Super Testnet profile picture
Yes, there is still work to do. The docs mention the possibility of adding "Automatic Scheduled Deletion" as an enhancement. I hope they do, and I hope they turn it on automatically.

There's another enhancement that I hope to bring up after the DeleteFwdHistory command goes live (one thing at a time): besides forwarding logs, LND has two other log files, "normal" logs and "revocation" logs, and whenever a payment gets logged in the forwarding logs, those *other* logs *also* get an entry containing similar information.

But the new command does not delete records from those other log files, it only deletes records from the forwarding logs. So even after DeleteFwdHistory goes live, an attacker who gains access to your node could still reconstruct past payment flows even if you ran DeleteFwdHistory on a regular basis.

The docs mention two mitigations for this: you can set up automated systems to manually purge your normal logs, or tell LND not to keep normal logs at all. That can be used in conjunction with DeleteFwdHistory to delete 2/3s of the sensitive records about forwarding history.

But that doesn't fix the problem with revocation logs. LND doesn't let you easily delete those log files because they contain information that it "needs" in order to safely perform force closures if needed. The docs only mention one solution for deleting sensitive information from those logs, and it's a pretty nasty one: if you close any channel, that channel's revocation logs automatically get deleted.

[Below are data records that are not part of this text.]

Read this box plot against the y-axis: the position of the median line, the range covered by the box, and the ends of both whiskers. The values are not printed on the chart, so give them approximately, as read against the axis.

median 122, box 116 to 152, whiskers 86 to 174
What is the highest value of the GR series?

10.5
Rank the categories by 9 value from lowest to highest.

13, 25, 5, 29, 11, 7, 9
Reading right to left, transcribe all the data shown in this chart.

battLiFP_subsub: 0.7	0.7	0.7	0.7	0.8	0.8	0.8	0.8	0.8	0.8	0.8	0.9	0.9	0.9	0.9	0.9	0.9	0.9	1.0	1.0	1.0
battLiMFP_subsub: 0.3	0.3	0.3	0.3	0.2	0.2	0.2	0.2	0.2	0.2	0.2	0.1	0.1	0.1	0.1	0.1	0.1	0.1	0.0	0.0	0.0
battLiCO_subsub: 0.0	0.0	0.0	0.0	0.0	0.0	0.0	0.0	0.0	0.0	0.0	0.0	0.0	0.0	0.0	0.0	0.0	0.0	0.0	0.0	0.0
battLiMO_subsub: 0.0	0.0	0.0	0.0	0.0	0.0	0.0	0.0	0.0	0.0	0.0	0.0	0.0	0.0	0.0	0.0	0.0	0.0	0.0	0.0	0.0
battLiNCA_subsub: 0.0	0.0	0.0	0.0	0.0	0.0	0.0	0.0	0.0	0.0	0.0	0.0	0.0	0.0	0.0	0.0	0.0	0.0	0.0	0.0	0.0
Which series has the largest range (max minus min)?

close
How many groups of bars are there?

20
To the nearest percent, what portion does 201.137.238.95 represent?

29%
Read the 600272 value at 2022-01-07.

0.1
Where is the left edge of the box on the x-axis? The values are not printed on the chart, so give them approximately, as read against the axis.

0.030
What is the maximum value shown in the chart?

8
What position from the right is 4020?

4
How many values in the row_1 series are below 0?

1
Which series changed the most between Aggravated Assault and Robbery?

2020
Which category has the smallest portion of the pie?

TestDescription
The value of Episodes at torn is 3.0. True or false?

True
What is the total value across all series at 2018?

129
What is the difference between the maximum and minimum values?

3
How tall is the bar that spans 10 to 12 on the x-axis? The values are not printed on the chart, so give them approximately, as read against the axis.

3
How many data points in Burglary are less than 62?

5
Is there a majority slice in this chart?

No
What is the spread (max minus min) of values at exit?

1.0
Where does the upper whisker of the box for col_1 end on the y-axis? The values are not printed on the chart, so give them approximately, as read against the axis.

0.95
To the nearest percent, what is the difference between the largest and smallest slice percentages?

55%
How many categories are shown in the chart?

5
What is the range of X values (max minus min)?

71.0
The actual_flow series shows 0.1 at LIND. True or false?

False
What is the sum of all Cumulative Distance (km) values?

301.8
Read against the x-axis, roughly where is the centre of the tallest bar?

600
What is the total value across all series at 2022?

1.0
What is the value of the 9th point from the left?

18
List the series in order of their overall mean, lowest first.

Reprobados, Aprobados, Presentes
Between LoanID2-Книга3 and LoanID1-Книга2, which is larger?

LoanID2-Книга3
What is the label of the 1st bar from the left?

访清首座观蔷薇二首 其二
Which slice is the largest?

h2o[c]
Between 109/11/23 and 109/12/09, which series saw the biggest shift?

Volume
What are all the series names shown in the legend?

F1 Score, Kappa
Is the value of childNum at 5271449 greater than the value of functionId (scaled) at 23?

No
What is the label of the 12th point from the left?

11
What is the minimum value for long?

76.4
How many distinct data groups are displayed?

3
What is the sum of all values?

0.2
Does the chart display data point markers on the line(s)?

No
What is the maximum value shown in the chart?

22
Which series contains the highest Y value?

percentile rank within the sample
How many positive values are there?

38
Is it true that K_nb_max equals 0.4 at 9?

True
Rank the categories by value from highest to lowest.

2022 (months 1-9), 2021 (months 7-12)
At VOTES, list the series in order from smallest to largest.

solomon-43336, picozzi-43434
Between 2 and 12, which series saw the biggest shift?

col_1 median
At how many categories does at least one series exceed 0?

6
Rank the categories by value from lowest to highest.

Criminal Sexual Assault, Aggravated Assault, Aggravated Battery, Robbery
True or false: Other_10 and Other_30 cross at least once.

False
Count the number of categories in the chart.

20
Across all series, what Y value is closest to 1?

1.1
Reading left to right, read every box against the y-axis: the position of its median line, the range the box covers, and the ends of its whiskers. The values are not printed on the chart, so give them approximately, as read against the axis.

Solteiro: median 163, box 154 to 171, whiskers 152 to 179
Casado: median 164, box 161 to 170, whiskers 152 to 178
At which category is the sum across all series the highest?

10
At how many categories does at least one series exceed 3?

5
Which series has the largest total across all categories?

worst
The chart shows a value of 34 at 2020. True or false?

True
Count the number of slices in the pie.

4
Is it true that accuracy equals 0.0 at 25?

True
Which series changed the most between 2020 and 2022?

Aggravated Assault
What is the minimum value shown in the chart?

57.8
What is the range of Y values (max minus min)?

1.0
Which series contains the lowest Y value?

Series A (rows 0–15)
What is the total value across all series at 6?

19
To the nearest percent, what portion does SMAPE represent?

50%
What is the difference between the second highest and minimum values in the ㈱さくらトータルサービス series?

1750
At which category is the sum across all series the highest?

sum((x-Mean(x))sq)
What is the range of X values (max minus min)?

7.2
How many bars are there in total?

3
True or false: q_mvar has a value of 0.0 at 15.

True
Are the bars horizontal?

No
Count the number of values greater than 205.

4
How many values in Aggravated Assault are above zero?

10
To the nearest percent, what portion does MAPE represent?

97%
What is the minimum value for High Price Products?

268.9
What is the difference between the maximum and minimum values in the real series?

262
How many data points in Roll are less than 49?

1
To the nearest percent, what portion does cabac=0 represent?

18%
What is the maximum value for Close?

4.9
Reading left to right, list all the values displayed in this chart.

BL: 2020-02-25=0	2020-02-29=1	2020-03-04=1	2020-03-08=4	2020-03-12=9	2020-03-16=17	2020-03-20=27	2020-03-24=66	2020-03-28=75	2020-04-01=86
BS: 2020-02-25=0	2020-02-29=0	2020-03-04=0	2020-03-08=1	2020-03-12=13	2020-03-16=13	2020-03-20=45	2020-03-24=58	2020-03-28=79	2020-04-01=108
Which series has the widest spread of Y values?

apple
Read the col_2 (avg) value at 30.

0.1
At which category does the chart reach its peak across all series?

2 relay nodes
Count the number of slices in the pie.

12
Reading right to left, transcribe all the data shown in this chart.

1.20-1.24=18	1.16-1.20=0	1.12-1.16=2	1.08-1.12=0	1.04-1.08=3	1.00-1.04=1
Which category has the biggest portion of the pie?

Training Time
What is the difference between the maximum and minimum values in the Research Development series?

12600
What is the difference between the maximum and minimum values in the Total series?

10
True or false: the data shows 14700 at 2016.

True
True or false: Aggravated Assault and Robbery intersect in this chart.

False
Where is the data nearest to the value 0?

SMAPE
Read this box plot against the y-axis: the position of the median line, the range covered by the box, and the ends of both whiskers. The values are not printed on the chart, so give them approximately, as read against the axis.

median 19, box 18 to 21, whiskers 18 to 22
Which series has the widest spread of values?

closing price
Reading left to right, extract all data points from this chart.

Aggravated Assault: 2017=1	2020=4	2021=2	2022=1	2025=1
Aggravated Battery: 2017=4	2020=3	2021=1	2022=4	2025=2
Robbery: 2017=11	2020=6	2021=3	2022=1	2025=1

A node operator with a 90 day retention policy (for example) could schedule their computer to run DeleteFwdHistory every 90 days (which would solve 1/3 of the problem) and tell their node not to keep normal logs (which would solve an additional 1/3 of the problem). To delete the last 1/3 of the logs (the revocation logs), the node operator could schedule their computer to close each channel in their node 90 days after it is created. But that would make such nodes less competitive, as channel closures cost money, and they'd have to pass on those costs to their users.

So after the DeleteFwdHistory command goes live I plan to ask them to "enhance it" so that it *also* deletes sensitive info from the revocation logs. The revocation logs do not need to retain "all" info about past payments; they need to keep something called a "revocation key" and they need to watch for a certain transaction id to appear on the blockchain (or in the mempool). The DeleteFwdHistory command could safely delete all other data in old revocation logs, and then node operators would no longer need to close any channels in order to automatically delete all of the sensitive information from their old records.

But one thing at a time! I'm glad the new feature is almost ready and I'll wait til it goes live before I request this enhancement.